In the case of Euler's method applied to an undamped pendulum, this technique inevitably accumulates energy and eventually swings over the top. How long it takes this to happen depends on the step size. Decrease the step size and it will still happen, at least up to a point. At some point, you'll reach the problem of 1+1e-16 is exactly 1 on most computers. With too small a step size, any numerical integrator will eventually produce a non-moving pendulum, but it will take a long, long time to achieve that nonsense result.
In contrast, the symplectic Euler method tends to have total energy (and hence peak amplitude) oscillate a bit about the true value from step to step. There are much better symplectic integrators than symplectic Euler. You'll be able to take much bigger steps compared to symplectic Euler with those better techniques and still maintain good accuracy.
I mentioned leapfrog in a previous reply. Leapfrog is symplectic and is still simple to implement but it is much better than is symplectic Euler. Leapfrog lets one double the step size at no cost to accuracy, or it lets one keep the same step size with significantly better accuracy than symplectic Euler. Using bigger steps is important because the number of calls to the derivative function is a key driver of the computational cost.

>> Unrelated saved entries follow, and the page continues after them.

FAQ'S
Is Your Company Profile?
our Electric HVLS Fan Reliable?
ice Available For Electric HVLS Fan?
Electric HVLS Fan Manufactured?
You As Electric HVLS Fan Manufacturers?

A technique that lets one double the step size at no cost to accuracy halves the number of derivative function calls. People have developed much higher order symplectic integrators than leapfrog.
If you take a class that covers numerically integrating an initial value problem (an ODE with given initial values), one of the first things the instructor will teach is almost inevitably Euler's method. The next thing you will be taught is to never use Euler's method, with examples. Euler's method is fine for teaching because it introduces the subject. In addition, several better integrators use Euler-like steps as intermediate steps. It's important to learn Euler's method. It's also important to learn not to use it.